• _Required action_
Using the listing below, copy exactly the lines from the one containing "(Opposition to fracking" to the one containing "Days Before Blackouts, One", both lines included, and no others.

• _Information shown_
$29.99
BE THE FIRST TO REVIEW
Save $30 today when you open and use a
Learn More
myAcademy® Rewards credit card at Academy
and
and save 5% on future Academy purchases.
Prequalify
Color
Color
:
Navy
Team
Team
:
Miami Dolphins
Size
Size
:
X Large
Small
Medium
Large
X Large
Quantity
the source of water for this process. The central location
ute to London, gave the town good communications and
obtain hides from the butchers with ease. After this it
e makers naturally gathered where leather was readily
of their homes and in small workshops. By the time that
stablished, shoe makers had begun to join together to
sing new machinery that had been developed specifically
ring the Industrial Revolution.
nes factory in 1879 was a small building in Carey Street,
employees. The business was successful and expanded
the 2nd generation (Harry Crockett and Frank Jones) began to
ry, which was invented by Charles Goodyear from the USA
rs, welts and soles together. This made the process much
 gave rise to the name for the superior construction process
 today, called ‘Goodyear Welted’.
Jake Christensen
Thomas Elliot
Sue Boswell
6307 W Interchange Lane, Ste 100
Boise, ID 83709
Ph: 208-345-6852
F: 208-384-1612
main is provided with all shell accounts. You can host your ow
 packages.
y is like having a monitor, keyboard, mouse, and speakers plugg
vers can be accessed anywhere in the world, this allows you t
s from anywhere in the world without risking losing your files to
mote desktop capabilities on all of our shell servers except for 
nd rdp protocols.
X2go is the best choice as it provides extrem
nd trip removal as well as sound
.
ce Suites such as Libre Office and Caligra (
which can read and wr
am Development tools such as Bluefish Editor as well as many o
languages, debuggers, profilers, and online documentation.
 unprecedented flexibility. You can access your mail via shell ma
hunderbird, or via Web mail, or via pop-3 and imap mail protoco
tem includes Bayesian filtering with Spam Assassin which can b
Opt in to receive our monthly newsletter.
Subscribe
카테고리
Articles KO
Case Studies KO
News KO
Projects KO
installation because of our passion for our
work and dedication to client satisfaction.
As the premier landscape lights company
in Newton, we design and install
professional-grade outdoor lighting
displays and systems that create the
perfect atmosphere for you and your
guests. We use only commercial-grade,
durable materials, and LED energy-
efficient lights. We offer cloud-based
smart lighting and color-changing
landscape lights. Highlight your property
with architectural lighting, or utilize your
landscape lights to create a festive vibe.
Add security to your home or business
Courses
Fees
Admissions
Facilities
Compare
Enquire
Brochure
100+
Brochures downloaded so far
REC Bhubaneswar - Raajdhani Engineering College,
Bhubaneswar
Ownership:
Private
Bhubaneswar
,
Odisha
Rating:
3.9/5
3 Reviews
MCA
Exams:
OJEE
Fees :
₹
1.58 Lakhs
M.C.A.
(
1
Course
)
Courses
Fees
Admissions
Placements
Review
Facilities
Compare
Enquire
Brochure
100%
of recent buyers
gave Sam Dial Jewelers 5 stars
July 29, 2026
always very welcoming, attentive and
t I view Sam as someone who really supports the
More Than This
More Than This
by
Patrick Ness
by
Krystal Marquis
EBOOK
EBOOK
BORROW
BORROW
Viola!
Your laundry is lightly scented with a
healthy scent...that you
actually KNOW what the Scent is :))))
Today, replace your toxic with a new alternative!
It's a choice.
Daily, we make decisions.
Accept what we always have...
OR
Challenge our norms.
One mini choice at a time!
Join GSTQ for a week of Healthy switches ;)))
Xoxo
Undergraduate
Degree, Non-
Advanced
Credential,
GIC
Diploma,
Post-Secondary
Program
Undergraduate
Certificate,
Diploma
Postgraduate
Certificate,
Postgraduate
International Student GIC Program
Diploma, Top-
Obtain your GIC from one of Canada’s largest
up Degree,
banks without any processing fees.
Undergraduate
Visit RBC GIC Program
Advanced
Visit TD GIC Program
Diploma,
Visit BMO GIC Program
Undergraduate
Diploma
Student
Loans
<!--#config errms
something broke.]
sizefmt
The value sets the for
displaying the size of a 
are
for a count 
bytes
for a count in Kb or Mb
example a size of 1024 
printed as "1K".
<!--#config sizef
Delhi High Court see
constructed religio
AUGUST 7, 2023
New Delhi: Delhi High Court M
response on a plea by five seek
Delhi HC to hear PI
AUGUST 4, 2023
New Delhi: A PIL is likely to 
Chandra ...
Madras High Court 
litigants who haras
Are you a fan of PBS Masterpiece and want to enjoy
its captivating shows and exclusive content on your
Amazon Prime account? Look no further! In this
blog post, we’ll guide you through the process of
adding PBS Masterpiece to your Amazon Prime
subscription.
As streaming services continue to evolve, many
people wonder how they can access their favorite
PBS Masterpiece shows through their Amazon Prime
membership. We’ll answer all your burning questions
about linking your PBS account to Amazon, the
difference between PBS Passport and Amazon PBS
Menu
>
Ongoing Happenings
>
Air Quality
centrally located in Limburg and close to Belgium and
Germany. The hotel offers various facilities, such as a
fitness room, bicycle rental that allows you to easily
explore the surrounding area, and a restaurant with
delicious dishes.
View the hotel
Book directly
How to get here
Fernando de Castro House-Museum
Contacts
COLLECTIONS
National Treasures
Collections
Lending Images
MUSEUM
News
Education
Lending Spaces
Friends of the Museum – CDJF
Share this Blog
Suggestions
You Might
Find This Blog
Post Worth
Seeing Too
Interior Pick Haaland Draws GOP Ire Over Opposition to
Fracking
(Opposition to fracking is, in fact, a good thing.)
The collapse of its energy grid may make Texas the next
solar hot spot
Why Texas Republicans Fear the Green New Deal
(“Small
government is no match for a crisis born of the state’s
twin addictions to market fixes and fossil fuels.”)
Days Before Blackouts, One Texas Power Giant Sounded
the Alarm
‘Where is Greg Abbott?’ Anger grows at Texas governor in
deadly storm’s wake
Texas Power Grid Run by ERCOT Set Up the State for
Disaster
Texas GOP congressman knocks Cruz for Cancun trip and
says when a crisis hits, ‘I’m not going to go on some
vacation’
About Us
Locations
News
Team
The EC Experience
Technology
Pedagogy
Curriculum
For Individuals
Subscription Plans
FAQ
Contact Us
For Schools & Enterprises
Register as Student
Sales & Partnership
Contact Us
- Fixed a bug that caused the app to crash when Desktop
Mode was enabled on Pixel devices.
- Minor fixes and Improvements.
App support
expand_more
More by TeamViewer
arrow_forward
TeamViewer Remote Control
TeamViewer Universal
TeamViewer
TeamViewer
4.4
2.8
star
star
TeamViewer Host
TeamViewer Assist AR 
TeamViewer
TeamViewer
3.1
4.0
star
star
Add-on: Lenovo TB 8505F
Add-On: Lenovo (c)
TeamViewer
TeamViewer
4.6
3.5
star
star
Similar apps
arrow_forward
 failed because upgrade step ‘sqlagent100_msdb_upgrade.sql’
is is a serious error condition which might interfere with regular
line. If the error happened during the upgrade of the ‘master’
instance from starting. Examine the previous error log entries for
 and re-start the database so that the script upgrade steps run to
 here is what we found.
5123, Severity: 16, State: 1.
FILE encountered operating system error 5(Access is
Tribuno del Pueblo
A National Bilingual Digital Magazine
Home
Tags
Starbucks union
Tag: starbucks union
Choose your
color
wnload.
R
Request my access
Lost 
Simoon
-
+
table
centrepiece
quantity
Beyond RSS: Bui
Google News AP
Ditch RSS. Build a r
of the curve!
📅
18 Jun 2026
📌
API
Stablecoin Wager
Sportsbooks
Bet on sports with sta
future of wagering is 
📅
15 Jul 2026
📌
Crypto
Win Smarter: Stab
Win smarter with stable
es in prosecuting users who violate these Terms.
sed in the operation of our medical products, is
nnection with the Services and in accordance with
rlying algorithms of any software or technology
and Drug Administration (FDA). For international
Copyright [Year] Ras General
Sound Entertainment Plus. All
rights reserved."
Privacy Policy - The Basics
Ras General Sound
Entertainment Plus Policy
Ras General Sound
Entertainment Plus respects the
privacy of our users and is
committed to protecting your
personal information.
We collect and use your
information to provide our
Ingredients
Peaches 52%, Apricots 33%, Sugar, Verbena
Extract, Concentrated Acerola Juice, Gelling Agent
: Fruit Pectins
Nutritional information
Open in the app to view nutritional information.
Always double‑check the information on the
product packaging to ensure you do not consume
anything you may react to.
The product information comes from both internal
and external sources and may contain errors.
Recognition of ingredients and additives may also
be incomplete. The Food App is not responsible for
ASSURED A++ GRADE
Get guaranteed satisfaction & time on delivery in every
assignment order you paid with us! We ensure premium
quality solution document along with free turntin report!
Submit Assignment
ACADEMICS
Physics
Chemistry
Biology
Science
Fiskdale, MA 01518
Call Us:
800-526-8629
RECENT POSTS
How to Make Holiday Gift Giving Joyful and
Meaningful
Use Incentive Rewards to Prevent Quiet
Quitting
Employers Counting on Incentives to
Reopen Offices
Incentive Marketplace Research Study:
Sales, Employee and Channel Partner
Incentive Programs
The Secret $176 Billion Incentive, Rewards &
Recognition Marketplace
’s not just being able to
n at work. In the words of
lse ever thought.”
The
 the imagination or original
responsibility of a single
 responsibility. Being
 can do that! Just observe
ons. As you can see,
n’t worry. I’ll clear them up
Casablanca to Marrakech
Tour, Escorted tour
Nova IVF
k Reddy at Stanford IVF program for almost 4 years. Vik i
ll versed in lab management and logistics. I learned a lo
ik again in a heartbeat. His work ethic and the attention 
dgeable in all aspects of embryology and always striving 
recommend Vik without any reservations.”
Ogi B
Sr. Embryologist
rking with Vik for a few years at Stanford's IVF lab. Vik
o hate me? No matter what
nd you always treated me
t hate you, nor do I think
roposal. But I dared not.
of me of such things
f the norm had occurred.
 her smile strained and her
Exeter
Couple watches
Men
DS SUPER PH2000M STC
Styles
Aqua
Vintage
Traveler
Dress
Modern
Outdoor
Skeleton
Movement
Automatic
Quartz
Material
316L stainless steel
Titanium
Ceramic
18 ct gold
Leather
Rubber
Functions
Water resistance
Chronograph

• _Task output_
(Opposition to fracking is, in fact, a good thing.)
The collapse of its energy grid may make Texas the next
solar hot spot
Why Texas Republicans Fear the Green New Deal
(“Small
government is no match for a crisis born of the state’s
twin addictions to market fixes and fossil fuels.”)
Days Before Blackouts, One Texas Power Giant Sounded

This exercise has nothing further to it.